■ **YOUR GOAL**:
Search term "numOctaves": please show all lines in the listing that contain it.

■ **RECORD EXCERPTS**:
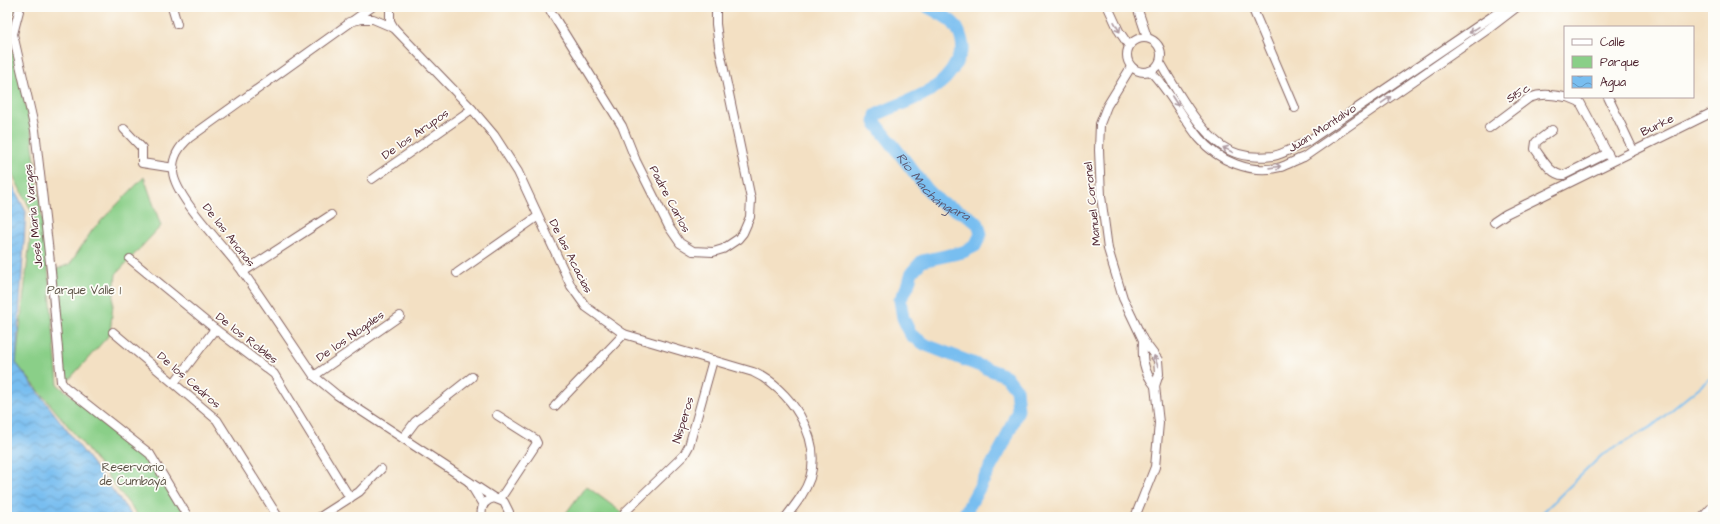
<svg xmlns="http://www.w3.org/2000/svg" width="1720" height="524" viewBox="0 0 1720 524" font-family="'Architects Daughter',sans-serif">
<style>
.green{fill:#8acf88;stroke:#6a775a}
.water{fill:url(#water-waves);stroke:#616e8e}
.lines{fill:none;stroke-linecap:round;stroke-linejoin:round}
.stream{stroke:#78bef0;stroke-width:2}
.river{stroke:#78bef0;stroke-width:13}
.minor-casing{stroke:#856360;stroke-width:10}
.minor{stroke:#fff;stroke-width:8}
.oneway{stroke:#ae9aa0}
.labels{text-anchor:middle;stroke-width:3.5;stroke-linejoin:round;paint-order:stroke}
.street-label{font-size:12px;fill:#4a1f2b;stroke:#fdfcf7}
.park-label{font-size:12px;fill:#5d5447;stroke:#fdfcf7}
.water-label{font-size:13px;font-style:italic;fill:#5a5770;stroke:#fdfcf7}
</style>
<defs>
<pattern id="water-waves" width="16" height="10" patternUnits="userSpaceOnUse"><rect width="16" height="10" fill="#78bef0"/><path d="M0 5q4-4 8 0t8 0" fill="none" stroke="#649ac3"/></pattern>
</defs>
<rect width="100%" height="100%" fill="#fdfcf7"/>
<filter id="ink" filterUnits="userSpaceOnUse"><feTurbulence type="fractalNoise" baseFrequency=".025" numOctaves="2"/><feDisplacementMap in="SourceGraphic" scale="8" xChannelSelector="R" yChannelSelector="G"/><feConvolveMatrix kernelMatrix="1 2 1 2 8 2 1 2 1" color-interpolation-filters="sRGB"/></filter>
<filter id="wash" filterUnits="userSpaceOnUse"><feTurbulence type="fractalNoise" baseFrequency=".012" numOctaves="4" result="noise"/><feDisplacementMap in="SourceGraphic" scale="16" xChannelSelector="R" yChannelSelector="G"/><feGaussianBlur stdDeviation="0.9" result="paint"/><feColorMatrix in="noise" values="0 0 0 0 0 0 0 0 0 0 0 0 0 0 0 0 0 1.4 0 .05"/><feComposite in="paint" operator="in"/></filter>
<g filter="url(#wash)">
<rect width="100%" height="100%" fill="#f3e0c3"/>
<g class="green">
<path d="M7 7H15L8 31 31 129 48 268 58 385 148 456 187 517H139L82 443 16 363 33 214 7 164Z"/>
<path d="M144 177 161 226 116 274 110 334 65 384 52 271 70 264 93 229Z"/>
<path d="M586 486 628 517H563Z"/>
</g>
<path class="water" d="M7 174 26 212 16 363 133 517H7Z"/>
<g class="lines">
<path class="stream" d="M1538 517 1602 455 1651 427 1713 376"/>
<path class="river" id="s1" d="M928 7C949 19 959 21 963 47 959 56 956 66 949 74 935 94 898 104 876 115L875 122 927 189 941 203 967 215 978 224 981 234 975 246 963 252 922 261 912 272 908 286 900 300 903 318 911 335 926 345 1006 376 1016 389 1018 410 1004 443 963 517"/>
</g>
</g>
<g filter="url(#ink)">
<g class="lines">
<defs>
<g id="minor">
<path d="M20 7 13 34 35 130 51 271 61 382 65 387 150 454 188 517"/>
<path d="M172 7 177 24"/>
<path d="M372 7 189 138C179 147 172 157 173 172 175 198 227 249 243 272 267 306 290 341 314 376L337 395 494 498"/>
<path d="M390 7V21L394 28"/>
<path d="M548 7 622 126 636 161 669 227 680 243 693 251 713 252 723 249 738 239 743 233 750 217 751 199 719 46 716 24V7"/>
<path d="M1108 7 1119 31 1129 46"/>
<path d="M1137 7 1147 37"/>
<path d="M1252 7 1295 108"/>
<path d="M349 22 362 19H373L394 28 472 109 494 135 518 172 571 286 586 307 624 334 753 372C790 389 822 436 810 478 805 493 795 505 786 517"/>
<circle cx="1144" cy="55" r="17"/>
<path d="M1160 62C1175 88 1198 129 1222 146 1237 157 1256 158 1273 156 1284 154 1296 146 1307 142L1506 7"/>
<path d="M1131 67 1107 106 1100 124 1099 150 1101 196 1108 249 1123 298 1143 340 1158 360 1159 374 1155 386 1159 423 1155 467 1135 517"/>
<path d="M1150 71C1170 91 1181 116 1199 138 1218 161 1251 175 1281 167 1289 164 1296 160 1304 157L1487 30 1517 7"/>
<path d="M1568 97 1580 102 1610 158"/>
<path d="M1608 97 1633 150"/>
<path d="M1489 128 1529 98C1542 93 1552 95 1565 97"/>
<path d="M124 129 142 148V163L174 168"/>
<path d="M1552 130 1536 142 1535 149C1542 158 1551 176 1564 175L1608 153"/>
<path d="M372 179 472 109"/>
<path d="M1494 222 1506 214 1713 112"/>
<path d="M130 259 215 329 274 374 350 498"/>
<path d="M243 272 331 215"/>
<path d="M457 273 537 217"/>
<path d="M113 332 217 420 278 517"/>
<path d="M1143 340C1142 358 1143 371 1155 386"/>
<path d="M314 376 400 316"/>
<path d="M174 383 215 329"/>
<path d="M555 406 624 334"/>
<path d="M497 415 535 439 537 443 500 499"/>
<path d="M403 438 415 422 472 377"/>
<path d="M469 482 483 505"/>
<path d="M625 512 684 455 689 446 713 360"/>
<path d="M320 517 359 492 381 469"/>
<path d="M482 517C480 507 485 500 494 498L504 502 509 512 507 517"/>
<path d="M1703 517 1713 506"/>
</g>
</defs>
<use href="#minor" class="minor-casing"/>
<use href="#minor" class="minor"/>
</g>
<defs><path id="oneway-shaft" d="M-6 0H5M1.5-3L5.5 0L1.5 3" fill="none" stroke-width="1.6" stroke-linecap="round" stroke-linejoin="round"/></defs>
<g class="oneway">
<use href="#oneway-shaft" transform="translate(1117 27) rotate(61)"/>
<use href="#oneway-shaft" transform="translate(1474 30) rotate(146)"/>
<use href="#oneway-shaft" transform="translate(1386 100) rotate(-35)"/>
<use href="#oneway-shaft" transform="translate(1175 101) rotate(57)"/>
<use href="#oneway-shaft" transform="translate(1228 150) rotate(-152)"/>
<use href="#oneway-shaft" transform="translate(1275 167) rotate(-8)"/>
<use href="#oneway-shaft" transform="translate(1156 361) rotate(-109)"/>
</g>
</g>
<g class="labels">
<g class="street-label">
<text transform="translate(1518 93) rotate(-31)" y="4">S15c</text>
<text transform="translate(1657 125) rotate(-26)" y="4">Burke</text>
<text transform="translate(1322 128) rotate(-33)" y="4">Juan Montalvo</text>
<text transform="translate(415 134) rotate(-35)" y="4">De los Arupos</text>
<text transform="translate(670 199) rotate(62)" y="4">Padre Carlos</text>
<text transform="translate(1092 204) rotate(-96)" y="4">Manuel Coronel</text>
<text transform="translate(33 216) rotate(-96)" y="4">José Maria Vargas</text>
<text transform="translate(229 235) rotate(52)" y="4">De las Anonas</text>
<text transform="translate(571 256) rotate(63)" y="4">De las Acacias</text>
<text transform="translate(350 336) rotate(-35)" y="4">De los Nogales</text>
<text transform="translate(247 338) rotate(38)" y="4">De los Robles</text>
<text transform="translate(189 380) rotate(41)" y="4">De los Cedros</text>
<text transform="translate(683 420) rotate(-73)" y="4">Nísperos</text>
</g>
<g class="park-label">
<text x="84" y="294">Parque Valle 1</text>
<text x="133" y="471">Reservorio<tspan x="133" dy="14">de Cumbayá</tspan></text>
</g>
<g class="water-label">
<text dy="5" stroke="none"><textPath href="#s1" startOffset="267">Río Machángara</textPath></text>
</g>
</g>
<rect width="1720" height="524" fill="none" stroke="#fdfcf7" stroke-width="24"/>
<rect x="1564" y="26" width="130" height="72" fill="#fdfcf7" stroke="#b5a4a5"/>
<rect x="1572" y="39" width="20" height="6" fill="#ffffff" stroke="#b5a4a5"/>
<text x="1600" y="46" font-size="12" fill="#4a1f2b">Calle</text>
<rect x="1572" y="56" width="20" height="12" fill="#8acf88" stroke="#b5a4a5"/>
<text x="1600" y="66" font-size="12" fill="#4a1f2b">Parque</text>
<rect x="1572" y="76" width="20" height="12" fill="url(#water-waves)" stroke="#b5a4a5"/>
<text x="1600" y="86" font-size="12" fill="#4a1f2b">Agua</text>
</svg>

■ **SOLUTION TO THIS EXERCISE**:
<filter id="ink" filterUnits="userSpaceOnUse"><feTurbulence type="fractalNoise" baseFrequency=".025" numOctaves="2"/><feDisplacementMap in="SourceGraphic" scale="8" xChannelSelector="R" yChannelSelector="G"/><feConvolveMatrix kernelMatrix="1 2 1 2 8 2 1 2 1" color-interpolation-filters="sRGB"/></filter>
<filter id="wash" filterUnits="userSpaceOnUse"><feTurbulence type="fractalNoise" baseFrequency=".012" numOctaves="4" result="noise"/><feDisplacementMap in="SourceGraphic" scale="16" xChannelSelector="R" yChannelSelector="G"/><feGaussianBlur stdDeviation="0.9" result="paint"/><feColorMatrix in="noise" values="0 0 0 0 0 0 0 0 0 0 0 0 0 0 0 0 0 1.4 0 .05"/><feComposite in="paint" operator="in"/></filter>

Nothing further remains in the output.